Atomic resolution structure prediction can be projected from the representations of the ESM-2 language models … (and accuracy improves with the) scale of the language model.

This is pretty incredible! By scaling up the model size and dataset size, we can get rid of specific inductive biases (e.g., MSA) and generate structure predictions using only a single sequence as input.

Although ESM-2 is less accurate than AlphaFold today, it is an interestingly straightforward approach that can utilize an ever-expanding pool of diverse and unannotated protein sequence data:

AlphaFold ESMFold
Parameters ~100M ~15B
Training data ~200k structures, MSA ~65M sequences
Loss Several loss functions used Masked amino acid

To further illustrate the mindblowing capabilities of the ESM protein models, researchers conducted a remarkable experiment with highly optimized monoclonal antibodies, including antibodies targeting diseases like Ebola and COVID. They input the sequences of these antibodies into the ESM model, which then identified discrepancies between the actual amino acid sequences and their predictions. By selectively substituting the amino acids at these divergent sites with those predicted by the model, the researchers significantly enhanced the binding affinity, thermostability, and in vitro potency of the antibodies—achieving increases of up to sevenfold for mature antibodies and an astonishing 160-fold(!!) for unmatured ones.

Open questions:

  • What are the limits of scaling laws for protein models, and at what volume of data do these models reach their maximum effectiveness?

Conclusion

Despite all the significant progress, we are still in the early stages of fully grasping the complexity of protein sequence space. For a long time, the only method to understand the relationship between proteins involved explicit pairwise or multiple sequence alignments, which rely on presumed evolutionary connections to map one protein's residues to another's. Recently, however, a more generalized approach is taking shape, focusing less on evolutionary lineage and more on the essential functional and structural aspects of proteins. If this pace of progress continues, we stand on the brink of potentially groundbreaking discoveries—uncovering unknown facets of familiar proteins and even synthesizing entirely novel proteins.

One challenge to this vision is the (lack of) human interpretability of such representations. As these models become more complex, understanding how they process and represent protein sequences is crucial, especially for applications like drug discovery where identifying how models predict binding sites can be very useful. The next steps in protein modeling also involve developing more biologically inspired models.
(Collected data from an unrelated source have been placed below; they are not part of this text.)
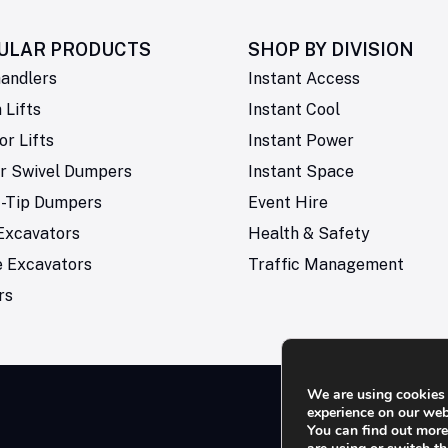
ULAR PRODUCTS
SHOP BY
DIVISION
andlers
Instant Access
Lifts
Instant Cool
or Lifts
Instant Power
r Swivel Dumpers
Instant Space
t-Tip Dumpers
Event Hire
Excavators
Health & Safety
e Excavators
Traffic Management
rs
We are using cookies 
experience on our web
You can find out mor
Rese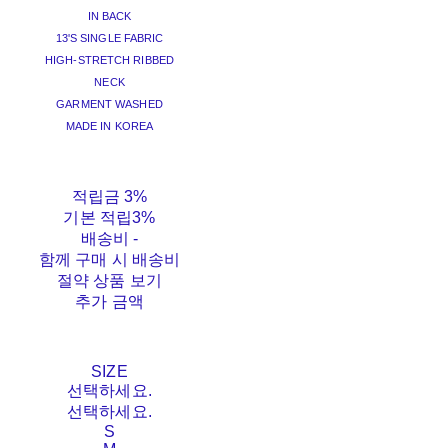
IN BACK
13'S SINGLE FABRIC
HIGH-STRETCH RIBBED
NECK
GARMENT WASHED
MADE IN KOREA
적립금
3%
기본 적립
3%
배송비
-
함께 구매 시 배송비
절약 상품 보기
추가 금액
SIZE
선택하세요.
선택하세요.
S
This means deepening our integration of biochemical knowledge within the frameworks of these models to refine their accuracy and functionality. By embedding more profound biological insights into model training and data processing, we can significantly improve outcomes across various protein-related tasks.

It was a lot of fun diving into protein language models. As I read more, the potential for more breakthroughs in protein science seems promising, especially by combining bigger and better models with clever experiment design. I’m excited to see what the next steps in protein modeling bring us!

P.S. I am not an expert in protein language models or protein engineering but am deeply intrigued by this field. If you notice any inaccuracies in this post, please feel free to correct me.